The exercise: Name every distinct user who posts in the forum thread about printing POM, listing each username once.

Given text:
· · · · ·

# 3D Printing > 3D Printer Parts, Filament & Materials >  Printing POM/Delrin...it sticks!

## Randall28

Hi everyone, I'm new to this forum, and fairly new to 3D printing too. 
I've been experimenting with printing using POM (1.75mm in Black, from Hobbyking) and have looked around various forums to see how other people managed to get it to stick to anything (it is really slippery stuff). 

Anyway I thought I'd share the method I'm using having had some success. 

I have found that it sticks very well to cotton. So I got a piece of board (tufnol in this case, but you could use anything) and glued a sheet of cotton (an old pair of boxer shorts, washed of course!) to it using Impact adhesive. 
It seems to work really well. 

The heat settings I'm using are; 215 C for the extruder, and 105 C for the bed.

A large brim seems to reduce the amount of warping too.


I'd be really interested to hear how other people are getting on with printing POM, and if anyone has any further tips/comments....

----------


## jfkansas

You really need a hot build plate for this stuff. Like 130+. Then Extruder temps should be around 195 or 200.  I haven't tried it but evidently a thick ABS slurry on Glass works.

----------


## curious aardvark

what is pom ?

----------


## jfkansas

Dellrin...

----------


## Mjolinor

https://en.wikipedia.org/wiki/Polyoxymethylene

----------


## jfkansas

https://groups.google.com/forum/?hl=...E/t_614319WWcJ

There is a pretty good discussion about it here. I started this thread originally and some very good advice is given about properties and use of this filament.

----------


## Ama-fessional Molder

Actels are fun. Running some of it right now (injection molding).

For what it's worth, for most of our molding applications with this material we run mold temperatures of around 80c tops. Now, this is to *encourage* release from the mold, if I had to guess to get it to *stick* to the tool I would suggest in excess of... *converting* 120c. At that temperature an acetel resin should stick to damn near anything and then pop right off once it cools down. I know when I have a hot tool in my hand and I get molten delrin on it, the stuff stays firmly put until the whole assembly is cooled down.

Though I am sure you have noticed the smell when processing it, just in case, I would strongly suggest good ventilation. Formaldehyde gas is volatilized from these plastics, and that stuff wreaks havoc on mucus membranes.

Additional information I can supply:

Acetel is a highly crystalline polymer. Since the Tg is below 0, any cure temperature (chamber temp in the case of printing) will encourage strong crystal formation. The higher you can comfortably manage chamber temperature, the larger, stronger, and more dense the crystals will be. This makes for excellent mechanical properties. Of course, you will also reduce warping this way. Double bonus. Thing is though that most likely the differences won't matter for 99.9% of you guys. Just something to keep in mind.

Cautionary note:

Many acetels are also pretty flammable, so be wary of this if you plan to use an open flame to heat a clogged extruder with the stuff in it. I have lit the entire back side of an 30x1000mm extruder on fire before. Some brands have flame retardants in them, but even still the stuff will ignite.

----------


## curious aardvark

looks like across between pla and nylon. 




> so be wary of this if you plan to use an open flame to heat a clogged  extruder with the stuff in it. I have lit the entire back side of an  30x1000mm extruder on fire before. Some brands have flame retardants in  them, but even still the stuff will ignite.

· · · · ·

(Entries on spatial positioning)
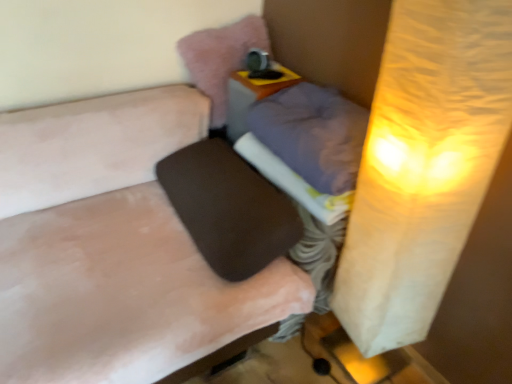
Image resolution: width=512 pixels, height=384 pixels. Identify the location of empty space that is ontop of matte plastic table at center (from a real-world perspective). (265, 74).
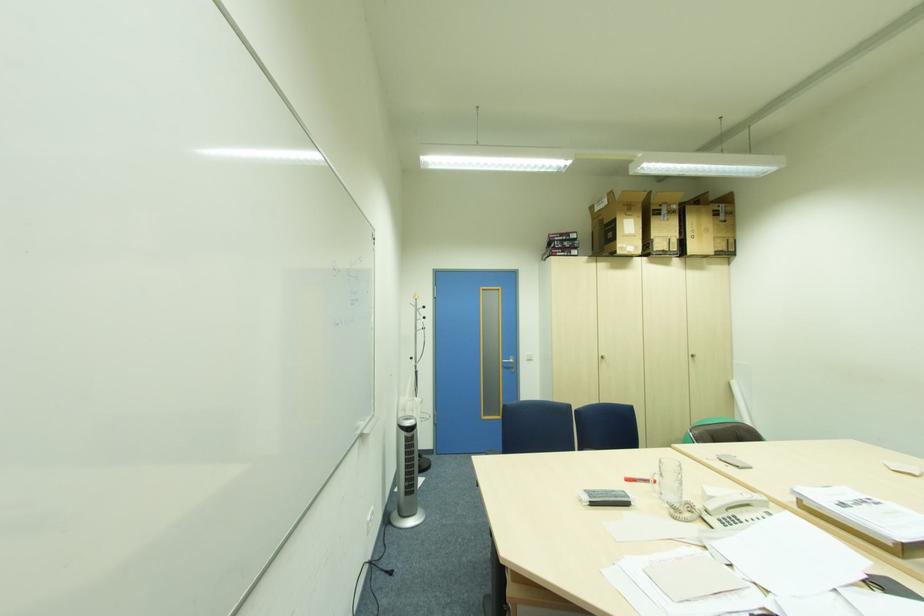
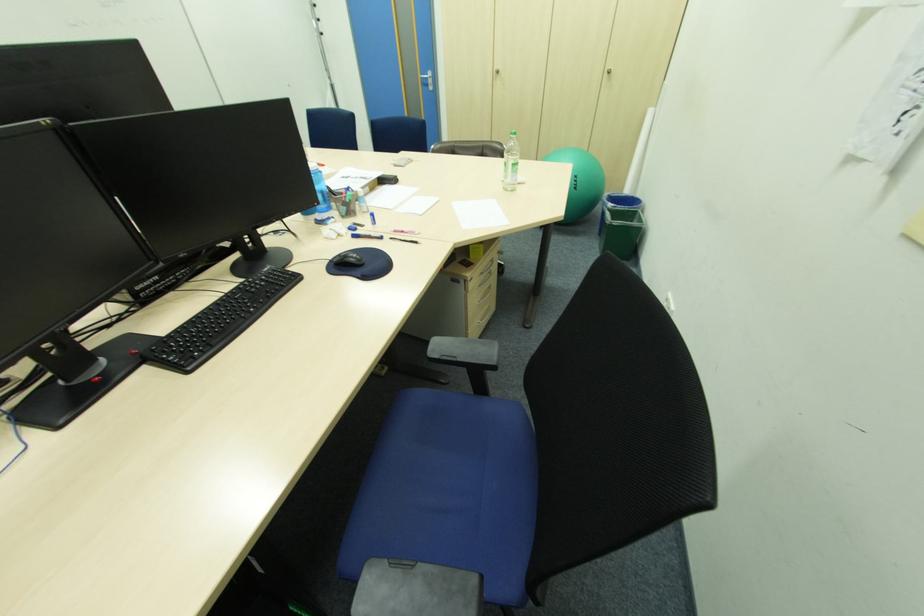
In the second image, find the point that corresponds to (699,361) in the first image.

(615, 79)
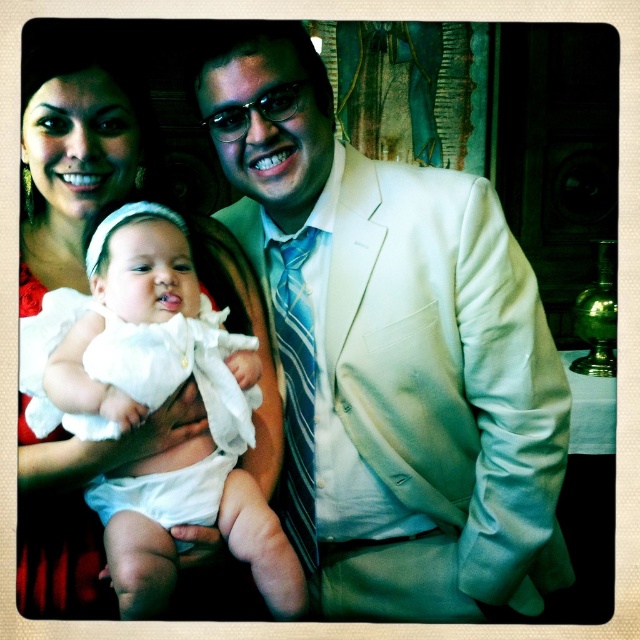
Question: Does white satin suit at center appear on the right side of white satin dress at center?

Choices:
 (A) no
 (B) yes

Answer: (B)

Question: Which object is closer to the camera taking this photo?

Choices:
 (A) white satin suit at center
 (B) white satin dress at center
 (C) blue striped tie at center
 (D) white clothed baby at center

Answer: (B)

Question: Where is white clothed baby at center located in relation to white satin dress at center in the image?

Choices:
 (A) left
 (B) right

Answer: (B)

Question: Does white satin dress at center lie in front of blue striped tie at center?

Choices:
 (A) no
 (B) yes

Answer: (B)

Question: Which point is closer to the camera?

Choices:
 (A) white clothed baby at center
 (B) blue striped tie at center
 (C) white satin suit at center
 (D) white satin dress at center

Answer: (D)

Question: Which point is closer to the camera?

Choices:
 (A) white satin suit at center
 (B) white clothed baby at center

Answer: (B)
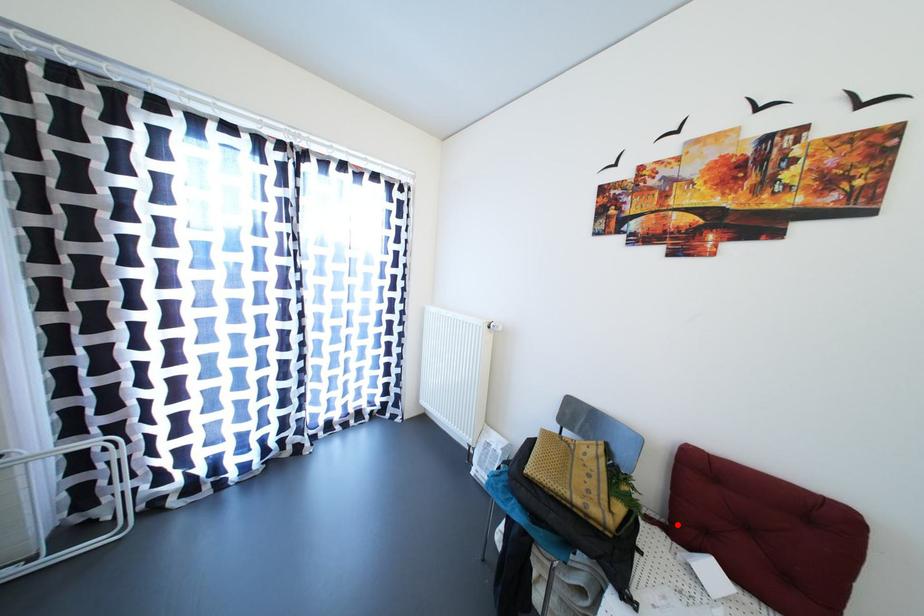
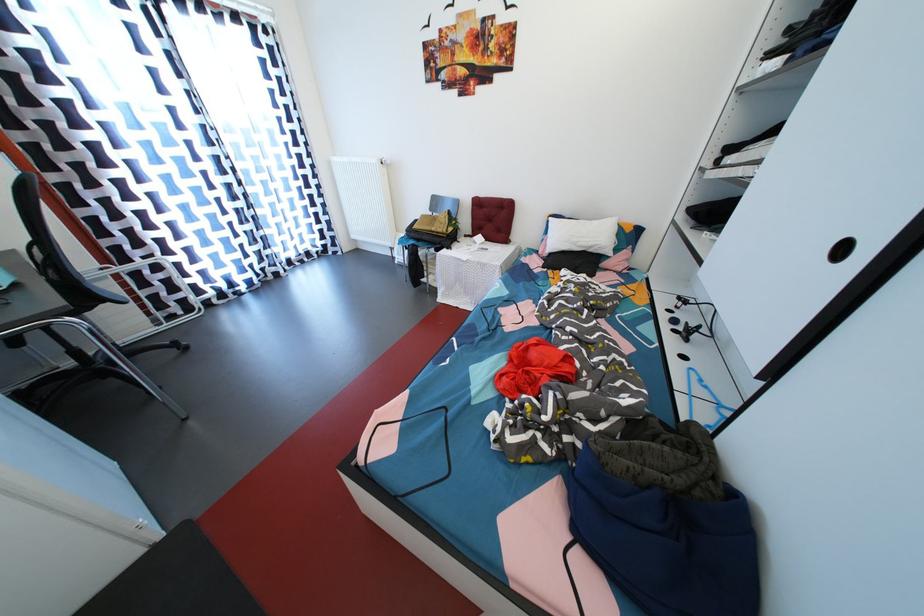
Locate, in the second image, the point that corresponds to the highlighted location in the first image.

(479, 237)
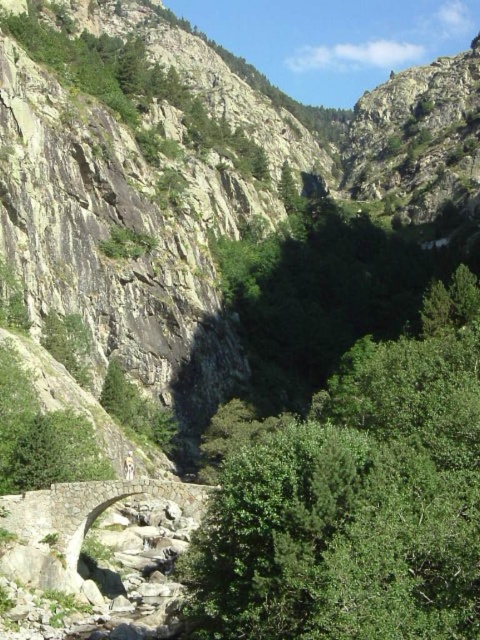
You are a hiker planning to cross the stone bridge at center. You notice a green leafy tree at center nearby. Which object is bigger in size?

The green leafy tree at center is larger in size than the stone bridge at center.

You are a hiker standing on the stone bridge at center. You notice a green leafy tree at center in your view. From your current position, which object is closer to you?

The green leafy tree at center is closer to you because it is positioned in front of the stone bridge at center from your viewpoint.

You are a hiker standing on the stone bridge at center and want to take a photo of the green leafy tree at center. In which direction should you point your camera to capture the tree?

The green leafy tree at center is positioned on the right side of the stone bridge at center, so you should point your camera to the right to capture the tree.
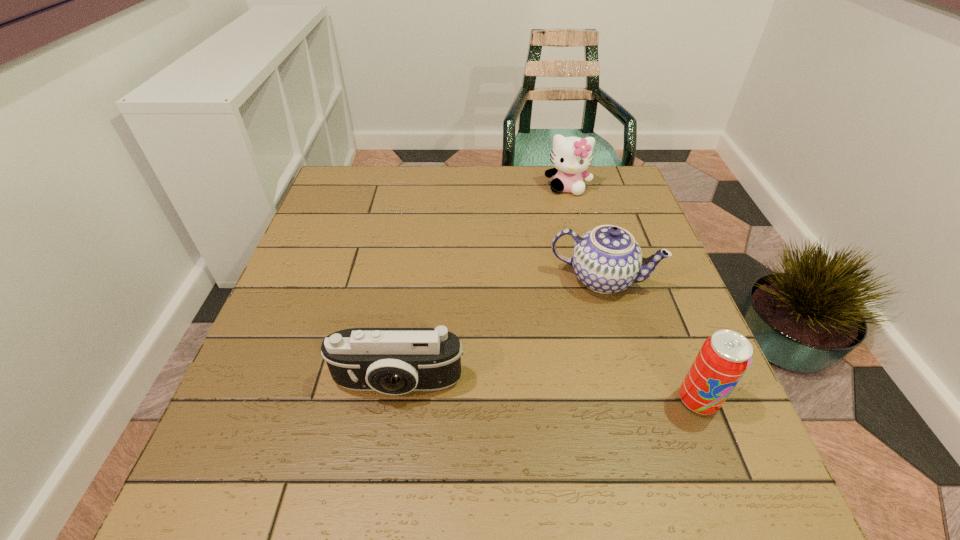
Locate an element on the screen. free spot at the far edge of the desktop is located at coordinates (461, 200).

Locate an element on the screen. vacant space at the near edge of the desktop is located at coordinates (516, 416).

At what (x,y) coordinates should I click in order to perform the action: click on vacant position at the left edge of the desktop. Please return your answer as a coordinate pair (x, y). This screenshot has width=960, height=540. Looking at the image, I should click on (313, 225).

The height and width of the screenshot is (540, 960). Find the location of `vacant space at the right edge`. vacant space at the right edge is located at coordinates (683, 374).

Identify the location of vacant space at the far left corner of the desktop. Image resolution: width=960 pixels, height=540 pixels. (327, 188).

Where is `free space at the near left corner of the desktop`? The height and width of the screenshot is (540, 960). free space at the near left corner of the desktop is located at coordinates (289, 437).

This screenshot has height=540, width=960. What are the coordinates of `free space at the far right corner of the desktop` in the screenshot? It's located at (612, 176).

You are a GUI agent. You are given a task and a screenshot of the screen. Output one action in this format:
    pyautogui.click(x=<x>, y=<y>)
    Task: Click on the free spot at the near right corner of the desktop
    
    Given the screenshot: What is the action you would take?
    pyautogui.click(x=675, y=431)

Locate an element on the screen. free space between the second farthest object and the camera is located at coordinates (500, 332).

You are a GUI agent. You are given a task and a screenshot of the screen. Output one action in this format:
    pyautogui.click(x=<x>, y=<y>)
    Task: Click on the vacant area that lies between the soda can and the chinaware
    
    Given the screenshot: What is the action you would take?
    pyautogui.click(x=650, y=340)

· · · · ·

Exercise response:
Randall28
jfkansas
curious aardvark
Mjolinor
Ama-fessional Molder